The 100 Year Vision of Japan's J-League

Although the J-League is Japan's men's national league (not the women's game which our focus) the 100 Year Vision of Japan's J-League is worth taking a look at from a league strategy perspective. There is value in exploring trends and strategies beyond your immediate industry, to avoid too narrow analyses and to recognize the inter-relatedness of industries and competitive forces in an increasingly globalized marketplace.


The overarching 100 Year vision is to utilize the J-League as an agent of change, by nurturing a sport culture in Japan rooted in community-based sports clubs. The atmosphere and excitement of the J-League stadium is at the core of J-League's work to build a rich sporting environment for all of Japan. Each club has a firm geographical base, is loved and supported by the city, local fans, businesses and government. Meanwhile, the clubs create an environment for a healthy fully-integrated sports culture for children to its own first team squad.

The J-League provides an opportunity for an exclusive partnership tied to the 100 Year Vision. Currently the partner is Asahi Shimbun, one of the national newspapers.

A 100 Year Vision can act as your business' North Star, an ultimate goal or a state of being that encapsulates your brand ethos - what it stands for beyond hitting financial targets. A longer plan horizon can provide benefits - it tends to make room for more ambitious goals, providing the time to accomplish them. Certainly alongside this Vision it's important to have a strategic plan outlining how the company will get after the more short term, mid term and long term priorities. Gary Hamel and C.K. Prahalad's theory of Strategic Intent proposes that companies should set aggressive goals and then expand their resource base to meet its ambition: "Realistic goals promote incremental moves; only unrealistic goals provoke breakthrough thinking." (Hamel and Prahalad, 1989, HBR). Strategic Intent usually contains stretch targets, forcing companies to compete in innovative ways. Hamel and Prahalad argue that Western companies tend to focus on trimming ambitions to match resources. By contrast, Japanese companies maximize resources to elevate the organization's ability to try to attain seemingly impossible goals.

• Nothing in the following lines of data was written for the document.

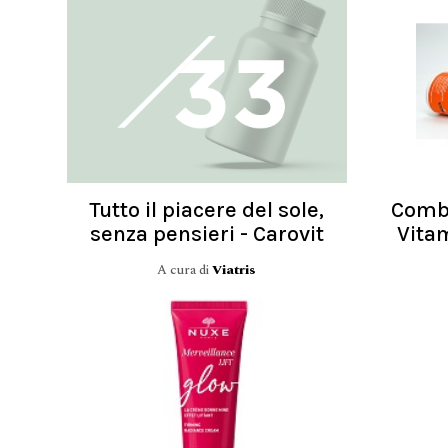
Tutto il piacere del sole,
Comba
senza pensieri - Carovit
Vitam
A cura di
Viatris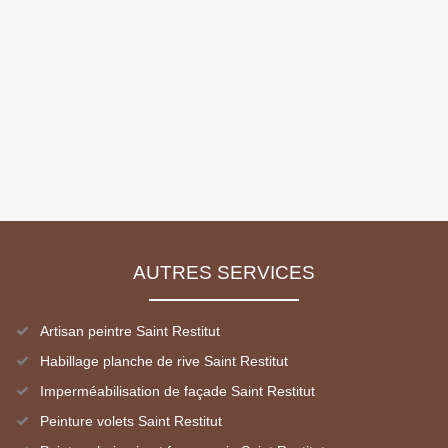
AUTRES SERVICES
Artisan peintre Saint Restitut
Habillage planche de rive Saint Restitut
Imperméabilisation de façade Saint Restitut
Peinture volets Saint Restitut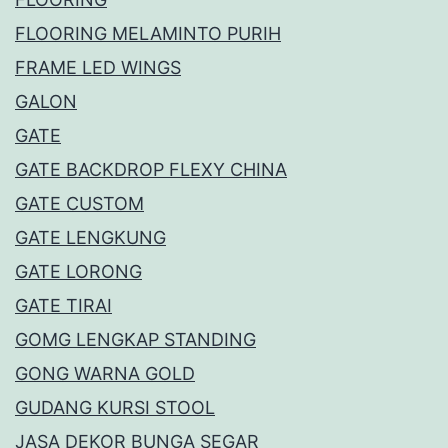
FLOORING MELAMINTO PURIH
FRAME LED WINGS
GALON
GATE
GATE BACKDROP FLEXY CHINA
GATE CUSTOM
GATE LENGKUNG
GATE LORONG
GATE TIRAI
GOMG LENGKAP STANDING
GONG WARNA GOLD
GUDANG KURSI STOOL
JASA DEKOR BUNGA SEGAR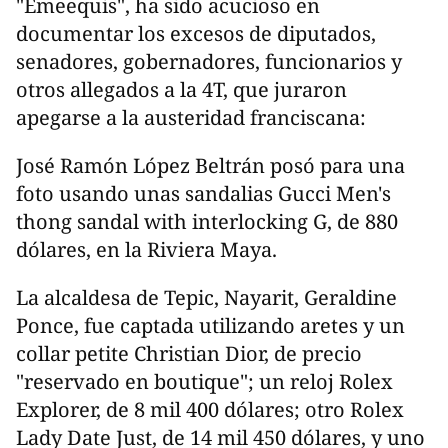
"Emeequis", ha sido acucioso en
documentar los excesos de diputados,
senadores, gobernadores, funcionarios y
otros allegados a la 4T, que juraron
apegarse a la austeridad franciscana:
José Ramón López Beltrán posó para una
foto usando unas sandalias Gucci Men's
thong sandal with interlocking G, de 880
dólares, en la Riviera Maya.
La alcaldesa de Tepic, Nayarit, Geraldine
Ponce, fue captada utilizando aretes y un
collar petite Christian Dior, de precio
"reservado en boutique"; un reloj Rolex
Explorer, de 8 mil 400 dólares; otro Rolex
Lady Date Just, de 14 mil 450 dólares, y uno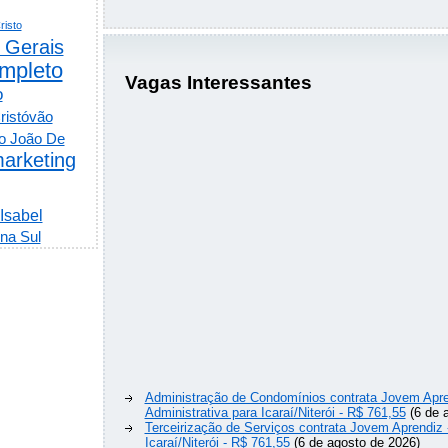
risto
 Gerais
mpleto
Vagas Interessantes
o
ristóvão
o João De
arketing
 Isabel
na Sul
Administração de Condomínios contrata Jovem Apre
Administrativa para Icaraí/Niterói - R$ 761,55
(6 de 
Terceirização de Serviços contrata Jovem Aprendiz
Icaraí/Niterói - R$ 761,55
(6 de agosto de 2026)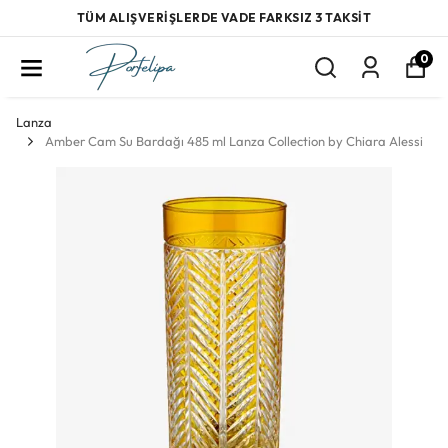
TÜM ALIŞVERİŞLERDE VADE FARKSIZ 3 TAKSİT
0
Lanza
Amber Cam Su Bardağı 485 ml Lanza Collection by Chiara Alessi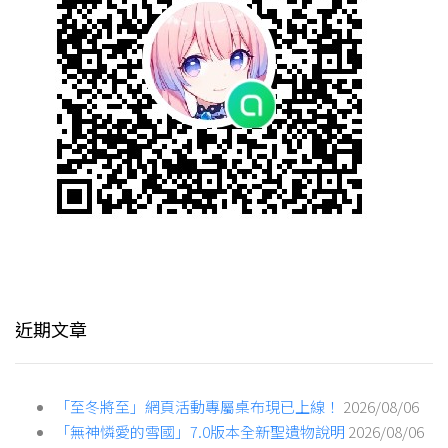
近期文章
「至冬將至」網頁活動專屬桌布現已上線！
2026/08/06
「無神憐愛的雪國」7.0版本全新聖遺物說明
2026/08/06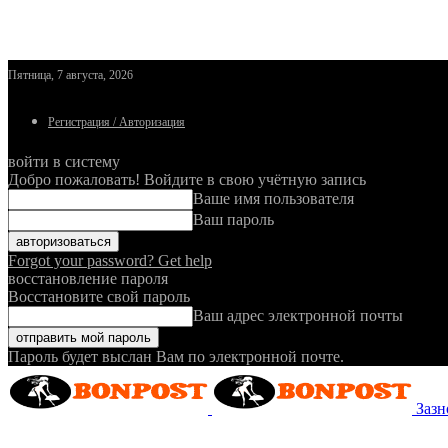
Пятница, 7 августа, 2026
Регистрация / Авторизация
войти в систему
Добро пожаловать! Войдите в свою учётную запись
Ваше имя пользователя
Ваш пароль
Forgot your password? Get help
восстановление пароля
Восстановите свой пароль
Ваш адрес электронной почты
Пароль будет выслан Вам по электронной почте.
Зазн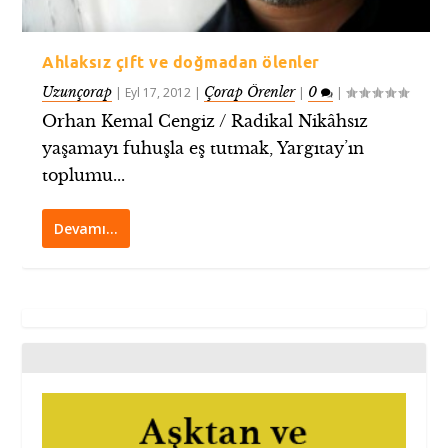
Ahlaksız çift ve doğmadan ölenler
Uzunçorap
Çorap Örenler
0
|
Eyl 17, 2012
|
|
|
Orhan Kemal Cengiz / Radikal Nikâhsız
yaşamayı fuhuşla eş tutmak, Yargıtay’ın
toplumu...
Devamı…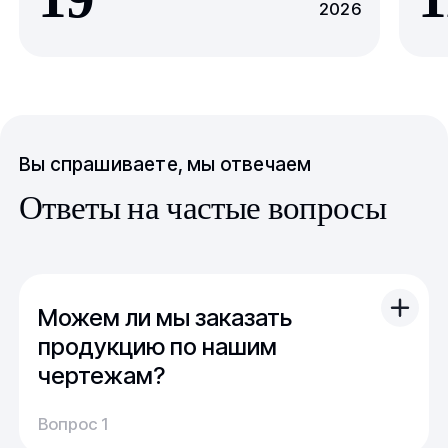
2026
Вы спрашиваете, мы отвечаем
Ответы на частые вопросы
Можем ли мы заказать
продукцию по нашим
чертежам?
Вы можете отправить свой чертеж/проект
Вопрос 1
(в т.ч. примерный) с техническим заданием.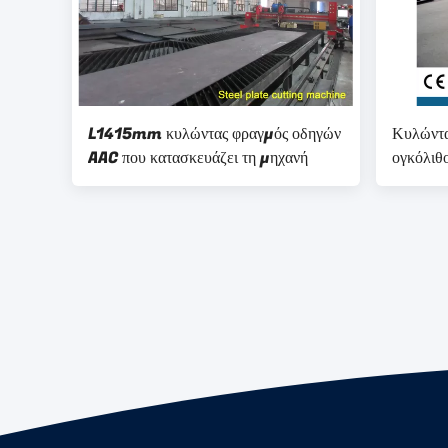
L1415mm κυλώντας φραγμός οδηγών
Κυλώντας
AAC που κατασκευάζει τη μηχανή
ογκόλιθ
μάρμαρο
να εμπο
μαρμάρι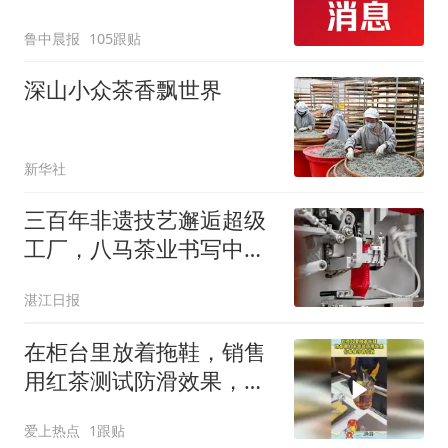
起；当事人：鱼重7斤6
鲁中晨报
105跟贴
两，做成红烧辣子鱼块，
味道很好
深山小众茶香飘世界
新华社
三百年非遗技艺邂逅超级
工厂，八马茶业书写中国
茶现代化跃迁答卷
湛江日报
在柜台里放着拖鞋，销售
用红茶测试防滑效果，价
格保守四位数！_
爱上热点
1跟贴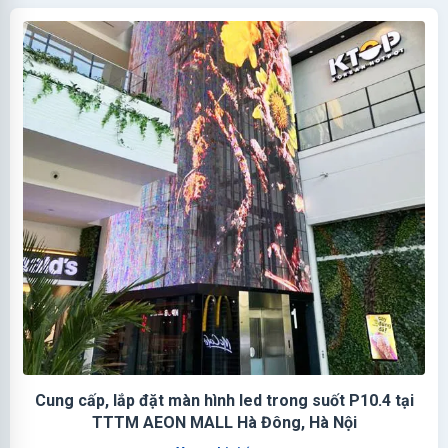
Cung cấp, lắp đặt màn hình led trong suốt P10.4 tại
TTTM AEON MALL Hà Đông, Hà Nội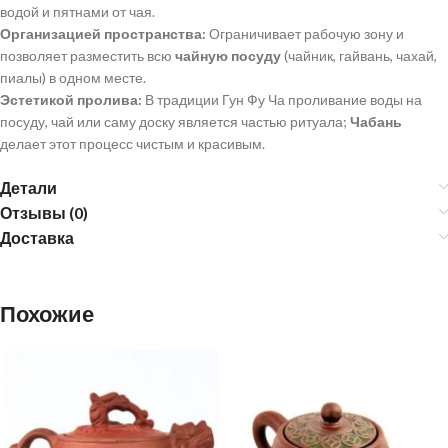
водой и пятнами от чая.
Организацией пространства:
Ограничивает рабочую зону и
позволяет разместить всю
чайную посуду
(чайник, гайвань, чахай,
пиалы) в одном месте.
Эстетикой пролива:
В традиции Гун Фу Ча проливание воды на
посуду, чай или саму доску является частью ритуала;
Чабань
делает этот процесс чистым и красивым.
Детали
Отзывы (0)
Доставка
Похожие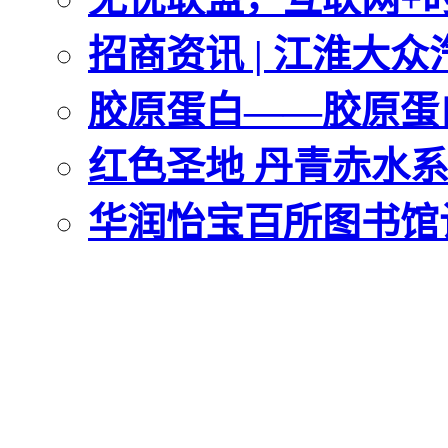
招商资讯 | 江淮大
胶原蛋白——胶原蛋
红色圣地 丹青赤水
华润怡宝百所图书馆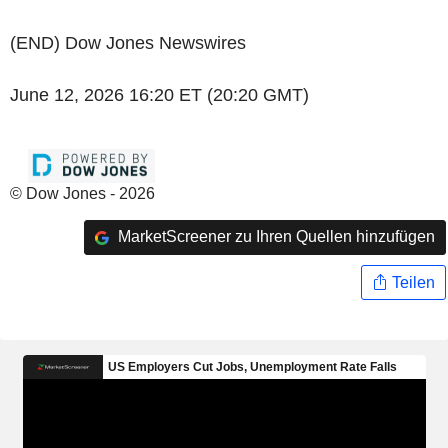
(END) Dow Jones Newswires
June 12, 2026 16:20 ET (20:20 GMT)
© Dow Jones - 2026
MarketScreener zu Ihren Quellen hinzufügen
Teilen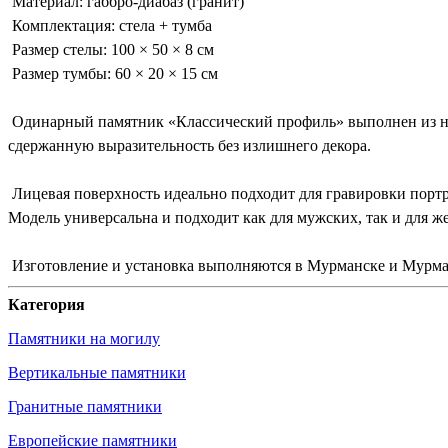
Материал: габбро-диабаз (гранит)
Комплектация: стела + тумба
Размер стелы: 100 × 50 × 8 см
Размер тумбы: 60 × 20 × 15 см
Одинарный памятник «Классический профиль» выполнен из нат
сдержанную выразительность без излишнего декора.
Лицевая поверхность идеально подходит для гравировки портр
Модель универсальна и подходит как для мужских, так и для ж
Изготовление и установка выполняются в Мурманске и Мурман
Категория
Памятники на могилу
Вертикальные памятники
Гранитные памятники
Европейские памятники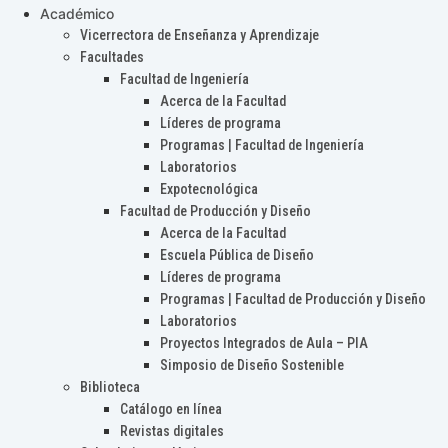
Académico
Vicerrectora de Enseñanza y Aprendizaje
Facultades
Facultad de Ingeniería
Acerca de la Facultad
Líderes de programa
Programas | Facultad de Ingeniería
Laboratorios
Expotecnológica
Facultad de Producción y Diseño
Acerca de la Facultad
Escuela Pública de Diseño
Líderes de programa
Programas | Facultad de Producción y Diseño
Laboratorios
Proyectos Integrados de Aula – PIA
Simposio de Diseño Sostenible
Biblioteca
Catálogo en línea
Revistas digitales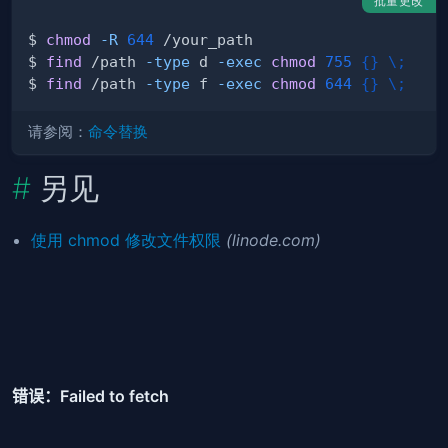
批量更改
$ 
chmod
-R
644
$ 
find
 /path 
-type
 d 
-exec
chmod
755
{
}
\
;
$ 
find
 /path 
-type
 f 
-exec
chmod
644
{
}
\
;
请参阅：
命令替换
另见
使用 chmod 修改文件权限
(linode.com)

When Japan's Konosuke Matsushita founded his electronics company in 1918 (now called Panasonic), he reportedly created a 250 year strategic plan. The plan was comprised of 10 and 25 year sections, to line up with succeeding management. This is an overwhelming task in any industry and most especially in the electronics area which sees rapid technological advances.

Fast forward to today, we are in a very different business context in the 21st century. With a highly globalized inter-connected world, businesses can be affected by so many variables that it's difficult to factor it all in to business planning decisions. Enter, Henry Mintzberg's Emergent Strategy theory: a view that strategy emerges over time as intent collides with a changing reality. So the company learns in practice. With our rapid technological advances, Matsushita is a prime example of how companies, leagues included, must layer in emergent strategies into their original strategic planning.


Further Discussion
No details are available that show how achieving the 100 Year Vision is measured and evaluated by the J-League management, if at all. Although attendance is only one indicator of how much a club might be embedded into a city and the influence it has on the community's sport culture, let's take a look at the attendance numbers between 1993 and 2010 (graph taken from the 11 Million Project* review on the J-League website). The aggregate attendance at J-League matches per season has just more than doubled. However, during the same period the number of teams in the league almost quadrupled (10 teams to 37 teams):



If a by-product of firm integration into the community is increased attendance, then it seems the J-League has yet to truly begin tracking towards it's 100 Year Vision. However, many other metrics (outside the scope of this article) can be studied to truly understand the effectiveness of the Vision.

* The 11 Million Project was a league-wide initiative undertaken from 2007-2010 with the goal to achieve attendance of 11 million fans at all official J-League matches. The goal was not achieved but the multi-year project provided benefits and learnings to be more fan-centric.